Making Sense of Tragedy


Finding the why in life is a vast undertaking. This is especially true in times of great tragedy. Yesterday afternoon we got word that a student in my children’s school district had passed away. An unknown sudden illness took control and in just a few weeks a healthy, vibrant teenager deteriorated into an unrecoverable state.

It was amazing to see the community rally together around this family. Rival schools and friends alike attended prayer vigils and fundraisers with an incredible show of support. Today, all of the schools in our area have donned our school colors as a tribute to this young man.

Late night conversations

Last night, after all the activities of the day had passed, I had a conversation with my son. He is several years younger than the student who passed and only knew him from a distance. He had heard the news and I wanted to be a support to him as he processed this loss. I asked him how he was feeling about what he had heard.

“Actually, I’m pretty angry about it.” he said. That was not the response I was expecting.

I asked him why and he said “I don’t understand. We did everything right. We got together and prayed for him. We did events and he still died.”

As a dad, these are the times where your heart breaks. I hurt when my kids hurt. The question of why was hanging over the whole situation. Why does God provide miraculous recovery for some, but not for others?

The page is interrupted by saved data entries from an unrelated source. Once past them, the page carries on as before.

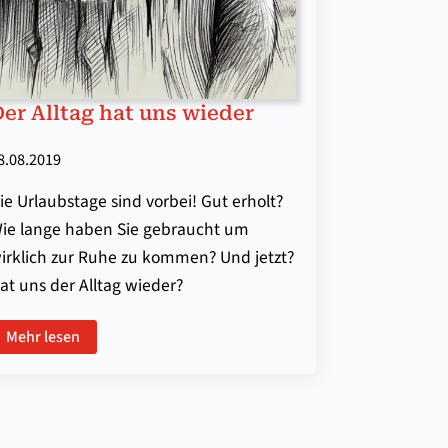
er Alltag hat uns wieder
8.08.2019
ie Urlaubstage sind vorbei! Gut erholt?
ie lange haben Sie gebraucht um
irklich zur Ruhe zu kommen? Und jetzt?
at uns der Alltag wieder?
Mehr lesen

Why does something so tragic happen to someone with so much potential?

I asked my son “why do you think bad things happen to good people?” He responded the way most of us do to that question – a very tentative “I don’t know.”

How can we make sense of it all?

I don’t have all the answers, but I talked to my son last night about perspective. We can’t make sense of all the hurt and pain that accompanies this life from our point of view. The only way we can have hope in the middle of the tragedy is to see our existence from an eternal perspective.

If this life is the best there is, then this is the saddest of days. I believe, however, that the bible gives us the hope that the best part of our existence is on the other side of this life and that we will spend far more of our existence on that side. We will feel the loss and the loss hurts, but there is hope In Christ.

This is my “Why”

This is why I continue to write and speak. This is the “why” that drives my life. I want others to know and experience the hope that Christ provides, the hope that death is not final, the hope that the best is yet to come.

What is your “why”? Live today like everything you do matters because it does. Do things that have eternal value and cherish every moment that you have.